**EXERCISE DIRECTIONS**
Tally how many lines in the data below contain the string "justo", counting only matches with the same case. Reply with the number alone.

-*-*-

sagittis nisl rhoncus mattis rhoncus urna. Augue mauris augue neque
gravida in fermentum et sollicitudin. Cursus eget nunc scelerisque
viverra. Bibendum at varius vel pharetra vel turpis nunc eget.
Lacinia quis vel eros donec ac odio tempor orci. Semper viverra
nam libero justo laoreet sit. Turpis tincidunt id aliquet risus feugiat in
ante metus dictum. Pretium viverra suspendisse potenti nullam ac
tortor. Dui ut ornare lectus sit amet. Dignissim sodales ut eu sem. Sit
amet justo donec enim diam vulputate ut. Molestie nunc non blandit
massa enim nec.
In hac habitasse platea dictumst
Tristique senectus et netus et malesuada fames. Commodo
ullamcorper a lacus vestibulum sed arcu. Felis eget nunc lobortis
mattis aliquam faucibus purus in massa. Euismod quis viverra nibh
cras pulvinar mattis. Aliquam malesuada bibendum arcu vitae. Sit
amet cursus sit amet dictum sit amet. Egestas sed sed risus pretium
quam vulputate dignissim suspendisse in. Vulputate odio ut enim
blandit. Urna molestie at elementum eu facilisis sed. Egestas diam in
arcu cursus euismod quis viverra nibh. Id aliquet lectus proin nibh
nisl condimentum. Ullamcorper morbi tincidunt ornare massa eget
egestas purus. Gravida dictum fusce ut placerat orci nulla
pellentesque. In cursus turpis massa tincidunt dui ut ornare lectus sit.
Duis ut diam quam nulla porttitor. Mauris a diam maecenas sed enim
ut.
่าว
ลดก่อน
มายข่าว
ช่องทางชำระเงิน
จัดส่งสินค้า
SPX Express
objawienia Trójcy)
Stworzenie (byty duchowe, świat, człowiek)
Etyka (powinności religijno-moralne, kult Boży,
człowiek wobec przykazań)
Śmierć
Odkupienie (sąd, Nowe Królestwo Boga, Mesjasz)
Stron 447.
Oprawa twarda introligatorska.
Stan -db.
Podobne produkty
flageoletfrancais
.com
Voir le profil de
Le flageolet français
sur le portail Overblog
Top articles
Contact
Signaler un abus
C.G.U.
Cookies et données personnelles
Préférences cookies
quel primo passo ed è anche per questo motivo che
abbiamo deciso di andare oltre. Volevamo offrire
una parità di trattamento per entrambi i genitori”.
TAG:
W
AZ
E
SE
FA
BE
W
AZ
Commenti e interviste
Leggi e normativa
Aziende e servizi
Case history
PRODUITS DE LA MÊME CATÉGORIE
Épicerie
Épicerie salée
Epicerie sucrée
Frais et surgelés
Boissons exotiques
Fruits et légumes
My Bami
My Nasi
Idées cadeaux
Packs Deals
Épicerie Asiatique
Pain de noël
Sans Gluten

-*-*-

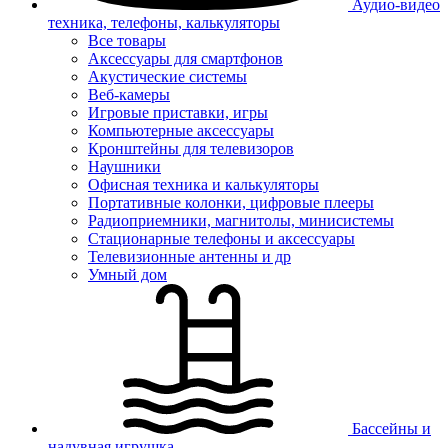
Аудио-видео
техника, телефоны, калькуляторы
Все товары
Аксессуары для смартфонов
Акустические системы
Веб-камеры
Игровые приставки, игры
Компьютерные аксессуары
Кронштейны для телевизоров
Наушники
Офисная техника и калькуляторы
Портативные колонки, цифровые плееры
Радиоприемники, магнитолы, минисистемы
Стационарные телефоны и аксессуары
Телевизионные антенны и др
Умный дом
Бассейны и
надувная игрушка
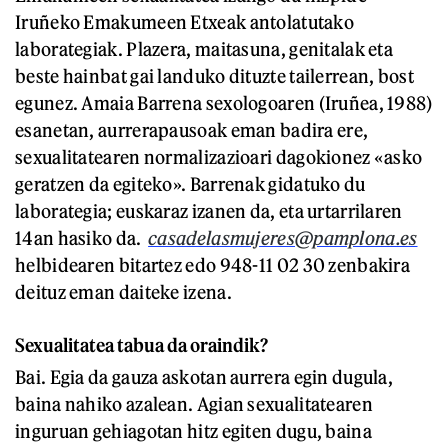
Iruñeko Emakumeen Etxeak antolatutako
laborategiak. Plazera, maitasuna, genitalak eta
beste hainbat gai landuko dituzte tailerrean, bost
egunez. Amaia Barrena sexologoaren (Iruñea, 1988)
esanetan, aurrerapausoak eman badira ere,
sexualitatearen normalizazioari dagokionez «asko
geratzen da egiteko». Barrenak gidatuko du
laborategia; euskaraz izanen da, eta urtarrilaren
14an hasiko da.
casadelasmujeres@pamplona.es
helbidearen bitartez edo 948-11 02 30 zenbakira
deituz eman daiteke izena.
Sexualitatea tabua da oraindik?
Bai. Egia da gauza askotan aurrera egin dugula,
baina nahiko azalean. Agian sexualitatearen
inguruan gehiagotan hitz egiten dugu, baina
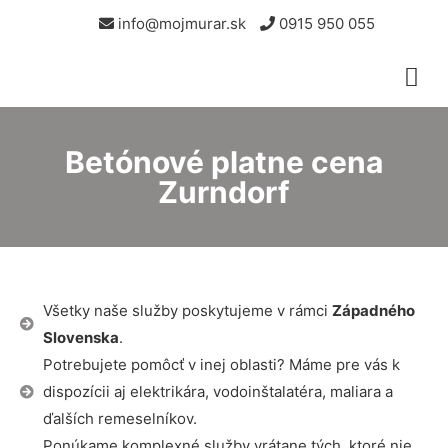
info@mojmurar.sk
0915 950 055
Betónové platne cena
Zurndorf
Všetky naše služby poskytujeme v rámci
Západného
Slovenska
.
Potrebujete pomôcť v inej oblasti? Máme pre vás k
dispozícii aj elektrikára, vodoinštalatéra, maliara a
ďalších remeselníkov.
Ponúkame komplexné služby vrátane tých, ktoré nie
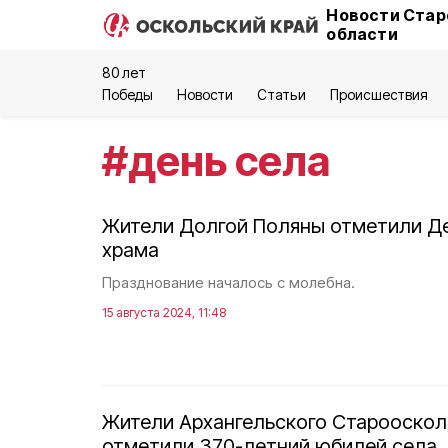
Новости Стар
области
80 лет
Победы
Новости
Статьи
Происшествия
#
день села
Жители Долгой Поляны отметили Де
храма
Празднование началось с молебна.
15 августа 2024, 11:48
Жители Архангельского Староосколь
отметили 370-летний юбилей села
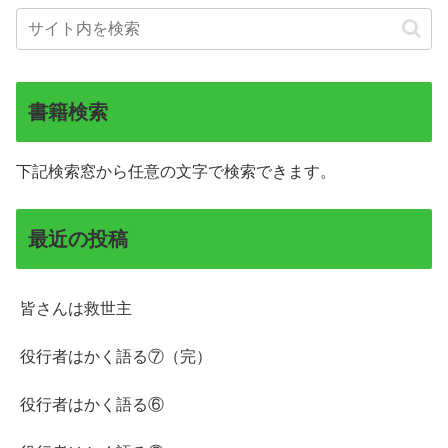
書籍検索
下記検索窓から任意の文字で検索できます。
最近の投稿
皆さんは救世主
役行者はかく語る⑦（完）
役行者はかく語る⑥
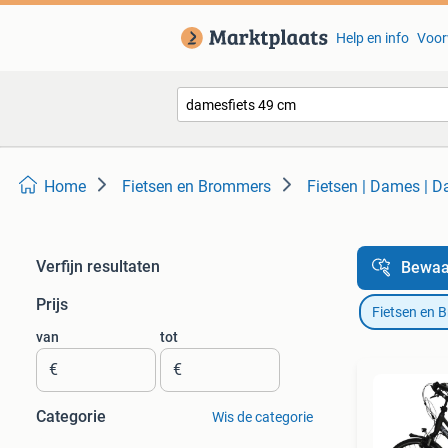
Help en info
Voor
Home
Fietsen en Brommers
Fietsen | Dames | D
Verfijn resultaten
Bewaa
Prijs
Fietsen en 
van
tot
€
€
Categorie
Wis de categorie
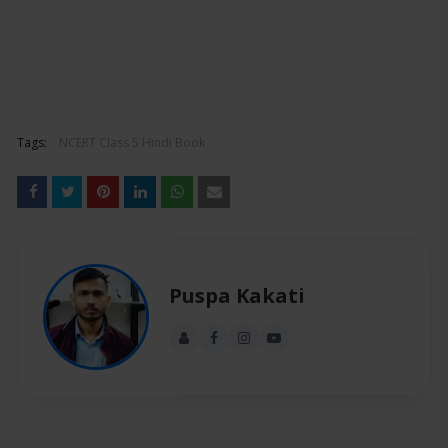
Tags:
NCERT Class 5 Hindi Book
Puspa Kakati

-*-*-

**SOLUTION FOR THIS TASK**
2